[To do]:
Output all of the data below exactly as given.

Data for processing START

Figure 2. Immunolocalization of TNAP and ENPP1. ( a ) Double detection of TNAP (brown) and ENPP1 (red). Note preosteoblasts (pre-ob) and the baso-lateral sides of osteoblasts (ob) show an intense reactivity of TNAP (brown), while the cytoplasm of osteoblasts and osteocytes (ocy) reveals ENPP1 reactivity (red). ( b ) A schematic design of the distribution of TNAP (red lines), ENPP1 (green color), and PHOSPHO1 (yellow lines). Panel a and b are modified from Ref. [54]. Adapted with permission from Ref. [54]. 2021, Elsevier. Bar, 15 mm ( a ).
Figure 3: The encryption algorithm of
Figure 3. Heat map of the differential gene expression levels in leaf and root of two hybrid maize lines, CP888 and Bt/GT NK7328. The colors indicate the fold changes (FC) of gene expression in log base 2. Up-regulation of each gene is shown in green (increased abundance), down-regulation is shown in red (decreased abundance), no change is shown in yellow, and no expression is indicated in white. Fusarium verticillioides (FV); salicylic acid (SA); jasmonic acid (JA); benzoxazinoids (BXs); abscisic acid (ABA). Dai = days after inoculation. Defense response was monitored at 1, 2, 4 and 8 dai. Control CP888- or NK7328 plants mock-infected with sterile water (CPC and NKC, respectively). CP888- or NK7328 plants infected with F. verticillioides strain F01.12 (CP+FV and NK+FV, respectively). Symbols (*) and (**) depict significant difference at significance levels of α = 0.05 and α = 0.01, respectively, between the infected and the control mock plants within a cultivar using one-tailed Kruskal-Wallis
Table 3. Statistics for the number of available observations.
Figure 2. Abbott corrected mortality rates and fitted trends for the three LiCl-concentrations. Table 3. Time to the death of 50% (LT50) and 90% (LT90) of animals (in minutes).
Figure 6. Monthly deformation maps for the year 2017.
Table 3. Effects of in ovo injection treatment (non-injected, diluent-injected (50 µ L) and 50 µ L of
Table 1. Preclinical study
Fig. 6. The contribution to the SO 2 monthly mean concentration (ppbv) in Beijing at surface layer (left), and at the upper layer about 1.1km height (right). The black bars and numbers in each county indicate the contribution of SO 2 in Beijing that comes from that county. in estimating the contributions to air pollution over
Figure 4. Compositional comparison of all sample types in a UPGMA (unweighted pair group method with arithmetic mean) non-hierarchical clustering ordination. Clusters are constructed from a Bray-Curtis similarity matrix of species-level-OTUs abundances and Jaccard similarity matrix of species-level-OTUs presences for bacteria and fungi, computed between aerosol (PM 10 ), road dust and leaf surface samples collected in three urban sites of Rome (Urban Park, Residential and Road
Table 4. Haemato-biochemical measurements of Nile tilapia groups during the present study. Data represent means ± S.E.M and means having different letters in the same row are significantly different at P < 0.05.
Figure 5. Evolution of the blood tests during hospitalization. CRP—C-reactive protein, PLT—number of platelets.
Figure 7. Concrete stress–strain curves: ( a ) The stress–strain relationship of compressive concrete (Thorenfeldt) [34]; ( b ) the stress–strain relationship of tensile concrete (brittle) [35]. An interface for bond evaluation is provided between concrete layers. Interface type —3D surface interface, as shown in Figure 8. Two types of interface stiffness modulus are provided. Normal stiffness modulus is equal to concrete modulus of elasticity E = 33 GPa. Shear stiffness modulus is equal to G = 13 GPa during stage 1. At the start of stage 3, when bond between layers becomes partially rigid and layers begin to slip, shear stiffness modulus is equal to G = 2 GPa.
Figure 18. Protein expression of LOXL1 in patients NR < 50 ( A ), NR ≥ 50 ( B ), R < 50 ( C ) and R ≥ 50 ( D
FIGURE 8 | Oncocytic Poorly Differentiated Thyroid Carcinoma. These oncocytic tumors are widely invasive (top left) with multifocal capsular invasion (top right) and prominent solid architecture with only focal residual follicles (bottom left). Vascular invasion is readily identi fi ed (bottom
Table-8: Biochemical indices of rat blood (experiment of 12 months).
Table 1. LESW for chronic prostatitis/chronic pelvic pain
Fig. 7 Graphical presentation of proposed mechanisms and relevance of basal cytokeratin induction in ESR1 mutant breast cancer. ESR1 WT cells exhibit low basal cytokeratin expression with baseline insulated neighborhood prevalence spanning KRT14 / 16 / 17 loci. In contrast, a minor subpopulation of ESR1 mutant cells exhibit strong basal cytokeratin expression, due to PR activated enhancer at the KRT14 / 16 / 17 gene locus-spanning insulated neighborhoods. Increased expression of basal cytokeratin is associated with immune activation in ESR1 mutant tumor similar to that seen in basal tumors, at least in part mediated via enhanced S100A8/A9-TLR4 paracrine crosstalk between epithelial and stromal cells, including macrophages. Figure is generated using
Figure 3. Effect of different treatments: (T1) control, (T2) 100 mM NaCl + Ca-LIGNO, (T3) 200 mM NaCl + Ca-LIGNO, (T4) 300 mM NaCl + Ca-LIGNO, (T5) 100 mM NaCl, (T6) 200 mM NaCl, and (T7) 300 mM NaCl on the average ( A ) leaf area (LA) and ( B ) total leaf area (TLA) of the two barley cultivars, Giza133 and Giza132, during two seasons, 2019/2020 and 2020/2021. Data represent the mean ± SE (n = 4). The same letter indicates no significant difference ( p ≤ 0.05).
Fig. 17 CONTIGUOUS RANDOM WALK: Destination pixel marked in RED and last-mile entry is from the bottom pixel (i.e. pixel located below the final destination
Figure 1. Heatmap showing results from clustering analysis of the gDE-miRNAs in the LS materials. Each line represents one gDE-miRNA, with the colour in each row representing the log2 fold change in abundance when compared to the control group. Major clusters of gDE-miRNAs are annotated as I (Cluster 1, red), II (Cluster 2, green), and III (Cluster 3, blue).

Data for processing END

[Reply to the task]:
Figure 2. Immunolocalization of TNAP and ENPP1. ( a ) Double detection of TNAP (brown) and ENPP1 (red). Note preosteoblasts (pre-ob) and the baso-lateral sides of osteoblasts (ob) show an intense reactivity of TNAP (brown), while the cytoplasm of osteoblasts and osteocytes (ocy) reveals ENPP1 reactivity (red). ( b ) A schematic design of the distribution of TNAP (red lines), ENPP1 (green color), and PHOSPHO1 (yellow lines). Panel a and b are modified from Ref. [54]. Adapted with permission from Ref. [54]. 2021, Elsevier. Bar, 15 mm ( a ).
Figure 3: The encryption algorithm of
Figure 3. Heat map of the differential gene expression levels in leaf and root of two hybrid maize lines, CP888 and Bt/GT NK7328. The colors indicate the fold changes (FC) of gene expression in log base 2. Up-regulation of each gene is shown in green (increased abundance), down-regulation is shown in red (decreased abundance), no change is shown in yellow, and no expression is indicated in white. Fusarium verticillioides (FV); salicylic acid (SA); jasmonic acid (JA); benzoxazinoids (BXs); abscisic acid (ABA). Dai = days after inoculation. Defense response was monitored at 1, 2, 4 and 8 dai. Control CP888- or NK7328 plants mock-infected with sterile water (CPC and NKC, respectively). CP888- or NK7328 plants infected with F. verticillioides strain F01.12 (CP+FV and NK+FV, respectively). Symbols (*) and (**) depict significant difference at significance levels of α = 0.05 and α = 0.01, respectively, between the infected and the control mock plants within a cultivar using one-tailed Kruskal-Wallis
Table 3. Statistics for the number of available observations.
Figure 2. Abbott corrected mortality rates and fitted trends for the three LiCl-concentrations. Table 3. Time to the death of 50% (LT50) and 90% (LT90) of animals (in minutes).
Figure 6. Monthly deformation maps for the year 2017.
Table 3. Effects of in ovo injection treatment (non-injected, diluent-injected (50 µ L) and 50 µ L of
Table 1. Preclinical study
Fig. 6. The contribution to the SO 2 monthly mean concentration (ppbv) in Beijing at surface layer (left), and at the upper layer about 1.1km height (right). The black bars and numbers in each county indicate the contribution of SO 2 in Beijing that comes from that county. in estimating the contributions to air pollution over
Figure 4. Compositional comparison of all sample types in a UPGMA (unweighted pair group method with arithmetic mean) non-hierarchical clustering ordination. Clusters are constructed from a Bray-Curtis similarity matrix of species-level-OTUs abundances and Jaccard similarity matrix of species-level-OTUs presences for bacteria and fungi, computed between aerosol (PM 10 ), road dust and leaf surface samples collected in three urban sites of Rome (Urban Park, Residential and Road
Table 4. Haemato-biochemical measurements of Nile tilapia groups during the present study. Data represent means ± S.E.M and means having different letters in the same row are significantly different at P < 0.05.
Figure 5. Evolution of the blood tests during hospitalization. CRP—C-reactive protein, PLT—number of platelets.
Figure 7. Concrete stress–strain curves: ( a ) The stress–strain relationship of compressive concrete (Thorenfeldt) [34]; ( b ) the stress–strain relationship of tensile concrete (brittle) [35]. An interface for bond evaluation is provided between concrete layers. Interface type —3D surface interface, as shown in Figure 8. Two types of interface stiffness modulus are provided. Normal stiffness modulus is equal to concrete modulus of elasticity E = 33 GPa. Shear stiffness modulus is equal to G = 13 GPa during stage 1. At the start of stage 3, when bond between layers becomes partially rigid and layers begin to slip, shear stiffness modulus is equal to G = 2 GPa.
Figure 18. Protein expression of LOXL1 in patients NR < 50 ( A ), NR ≥ 50 ( B ), R < 50 ( C ) and R ≥ 50 ( D
FIGURE 8 | Oncocytic Poorly Differentiated Thyroid Carcinoma. These oncocytic tumors are widely invasive (top left) with multifocal capsular invasion (top right) and prominent solid architecture with only focal residual follicles (bottom left). Vascular invasion is readily identi fi ed (bottom
Table-8: Biochemical indices of rat blood (experiment of 12 months).
Table 1. LESW for chronic prostatitis/chronic pelvic pain
Fig. 7 Graphical presentation of proposed mechanisms and relevance of basal cytokeratin induction in ESR1 mutant breast cancer. ESR1 WT cells exhibit low basal cytokeratin expression with baseline insulated neighborhood prevalence spanning KRT14 / 16 / 17 loci. In contrast, a minor subpopulation of ESR1 mutant cells exhibit strong basal cytokeratin expression, due to PR activated enhancer at the KRT14 / 16 / 17 gene locus-spanning insulated neighborhoods. Increased expression of basal cytokeratin is associated with immune activation in ESR1 mutant tumor similar to that seen in basal tumors, at least in part mediated via enhanced S100A8/A9-TLR4 paracrine crosstalk between epithelial and stromal cells, including macrophages. Figure is generated using
Figure 3. Effect of different treatments: (T1) control, (T2) 100 mM NaCl + Ca-LIGNO, (T3) 200 mM NaCl + Ca-LIGNO, (T4) 300 mM NaCl + Ca-LIGNO, (T5) 100 mM NaCl, (T6) 200 mM NaCl, and (T7) 300 mM NaCl on the average ( A ) leaf area (LA) and ( B ) total leaf area (TLA) of the two barley cultivars, Giza133 and Giza132, during two seasons, 2019/2020 and 2020/2021. Data represent the mean ± SE (n = 4). The same letter indicates no significant difference ( p ≤ 0.05).
Fig. 17 CONTIGUOUS RANDOM WALK: Destination pixel marked in RED and last-mile entry is from the bottom pixel (i.e. pixel located below the final destination
Figure 1. Heatmap showing results from clustering analysis of the gDE-miRNAs in the LS materials. Each line represents one gDE-miRNA, with the colour in each row representing the log2 fold change in abundance when compared to the control group. Major clusters of gDE-miRNAs are annotated as I (Cluster 1, red), II (Cluster 2, green), and III (Cluster 3, blue).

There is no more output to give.